| | Over 1 million Afghans suffers from drug addiction: official Xinhua 07/12/2012 By Abdul Haleem [Printer Friendly Version]
KABUL - More than 1 million Afghans have been suffering from drug addiction, an official said Wednesday.
"Around one million Afghans, aged 15 to 64, suffer from drug addiction throughout the country," Dr. Mohammad Tahir Sultani, head of a 200-bed drug addicts' hospital, told reporters during a campaign to collect drug users here.
Sultani also said that the causes of drug addiction in the country are poverty, illiteracy, conflicts, migrations, illusions about drugs as well as unemployment.
During the campaign launched by Afghan ministries of public health, counter-narcotics and interior affairs, several dozens of addicts were held and were shifted to the mentioned hospital.
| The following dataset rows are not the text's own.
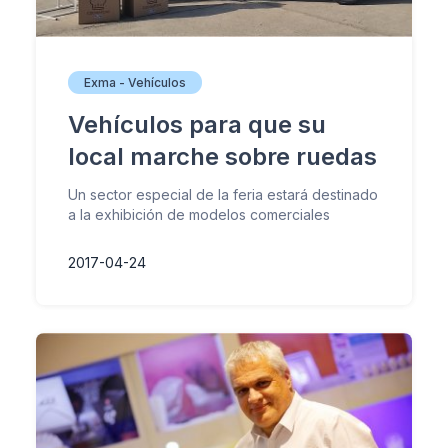
Exma - Vehículos
Vehículos para que su
local marche sobre ruedas
Un sector especial de la feria estará destinado
a la exhibición de modelos comerciales
2017-04-24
"I have been using drugs for around 10 years and poverty and joblessness were the main reasons to cause me to use drugs," a drug user Naqibullah, 50, told Xinhua.
Sultani also urged the government and the international donors to invest more in the treatment of drug addicts and the eradication of poverty.
The government must speed up efforts to help the poor to improve their quality of life and education, he said.
The insurgency-hit Afghanistan remains the main producer of opium as about 90 percent of the world's opium, the raw material used in manufacturing heroin, according to officials, is produced here in this country.
According to officials, more than 5,800 tons of opium poppy was produced in Afghanistan last year.
Due to war on drug, 20 out of the country's 34 provinces have been announced poppy-free. However, the United Nations Office on Drugs and Crime (UNODC) estimates that narcotic trade generated a staggering 1.4 billion U.S. dollars in 2011, about 10 percent of the nation's gross domestic product (GDP).